8.2 Financial Reports; Audit. At the end of each fiscal year, the financial
records of the Company shall be audited at the Company's expense by a firm of
independent certified public accountants of international reputation to be
selected by the Parties, as auditor of the Company. The financial reports
prepared by the Company and the audit report prepared by these accountants shall
be in English. The Parties, each at its own expense, reserve the right to have
an annual review and audit made by an outside accounting firm of its own choice
of: (i) the audit prepared by the auditor of the Company; and (ii) the
underlying records of the Company.
8.3 Access to Books and Records. In addition to any other rights they may
have under the laws of the State of Nevada as members of the Company, the
Parties each shall have the right to verify any information pertinent to this
Agreement. Upon written request by either Party from time to time, the Company
shall provide to an independent third party accountant selected by the Party
making the request, at reasonable times during normal business hours, subject to
the receipt by the Company of an appropriate confidentiality agreement signed by
such accountant, access to the Company's books, records and accounts relating to
this Agreement, except as such access may be prohibited by law or presently
existing third party confidentiality agreements. Such independent third party
accountant shall thereupon have the right to make copies of and abstracts from
such books, records and accounts, at the requesting Party's expense, which
copies may be removed from the premises of the Company and retained by such
accountant, subject to the terms of the confidentiality agreement signed by such
accountant. It is agreed that such accountant may report to the requesting Party
only its conclusions resulting from such accountant's review of the Company's
data, and nothing else.

• _Required action A_
According to the contract excerpt, in what language must the Company's financial reports and the auditors' report be prepared?
• _Required action B_
Print the portion of the contract excerpt starting at "8.2 Financial Reports;" and ending at "records of the Company.", word for word.

Stored items
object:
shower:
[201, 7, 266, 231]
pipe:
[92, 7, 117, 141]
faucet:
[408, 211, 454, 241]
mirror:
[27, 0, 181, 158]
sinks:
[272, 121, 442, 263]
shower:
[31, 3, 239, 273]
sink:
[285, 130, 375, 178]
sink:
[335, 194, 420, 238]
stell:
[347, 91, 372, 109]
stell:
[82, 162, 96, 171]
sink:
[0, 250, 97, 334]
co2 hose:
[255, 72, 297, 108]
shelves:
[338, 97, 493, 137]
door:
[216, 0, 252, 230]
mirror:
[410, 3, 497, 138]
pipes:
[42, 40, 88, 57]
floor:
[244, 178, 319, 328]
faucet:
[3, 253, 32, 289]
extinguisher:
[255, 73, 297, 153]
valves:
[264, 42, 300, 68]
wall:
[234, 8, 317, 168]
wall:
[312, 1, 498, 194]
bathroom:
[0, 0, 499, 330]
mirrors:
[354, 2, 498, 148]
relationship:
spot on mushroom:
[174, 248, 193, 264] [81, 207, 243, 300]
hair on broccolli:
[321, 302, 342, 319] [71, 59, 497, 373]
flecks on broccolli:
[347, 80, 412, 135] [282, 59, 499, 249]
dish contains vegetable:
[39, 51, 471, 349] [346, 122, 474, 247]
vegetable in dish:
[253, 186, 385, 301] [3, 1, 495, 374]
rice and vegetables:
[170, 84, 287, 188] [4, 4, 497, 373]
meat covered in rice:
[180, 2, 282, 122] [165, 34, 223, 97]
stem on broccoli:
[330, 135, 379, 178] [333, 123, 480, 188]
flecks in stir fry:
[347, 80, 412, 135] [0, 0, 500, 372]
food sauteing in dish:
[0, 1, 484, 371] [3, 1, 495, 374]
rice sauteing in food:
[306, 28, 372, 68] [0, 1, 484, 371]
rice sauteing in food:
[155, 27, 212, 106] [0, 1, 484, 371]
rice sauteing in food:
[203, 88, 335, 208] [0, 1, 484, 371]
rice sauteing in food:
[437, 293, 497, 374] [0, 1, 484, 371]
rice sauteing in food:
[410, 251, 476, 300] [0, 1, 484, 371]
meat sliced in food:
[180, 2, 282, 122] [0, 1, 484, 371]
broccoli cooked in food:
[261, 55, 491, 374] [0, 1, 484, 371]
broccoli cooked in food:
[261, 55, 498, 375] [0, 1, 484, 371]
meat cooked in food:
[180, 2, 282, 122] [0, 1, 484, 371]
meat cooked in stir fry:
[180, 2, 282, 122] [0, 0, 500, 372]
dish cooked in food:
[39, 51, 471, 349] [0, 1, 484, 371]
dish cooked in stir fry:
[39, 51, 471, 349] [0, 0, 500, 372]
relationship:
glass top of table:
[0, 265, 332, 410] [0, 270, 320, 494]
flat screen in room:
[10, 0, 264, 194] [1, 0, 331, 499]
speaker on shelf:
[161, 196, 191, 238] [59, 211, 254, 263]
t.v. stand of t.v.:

• _Response box A_
English.

• _Response box B_
8.2 Financial Reports; Audit. At the end of each fiscal year, the financial
records of the Company shall be audited at the Company's expense by a firm of
independent certified public accountants of international reputation to be
selected by the Parties, as auditor of the Company. The financial reports
prepared by the Company and the audit report prepared by these accountants shall
be in English. The Parties, each at its own expense, reserve the right to have
an annual review and audit made by an outside accounting firm of its own choice
of: (i) the audit prepared by the auditor of the Company; and (ii) the
underlying records of the Company.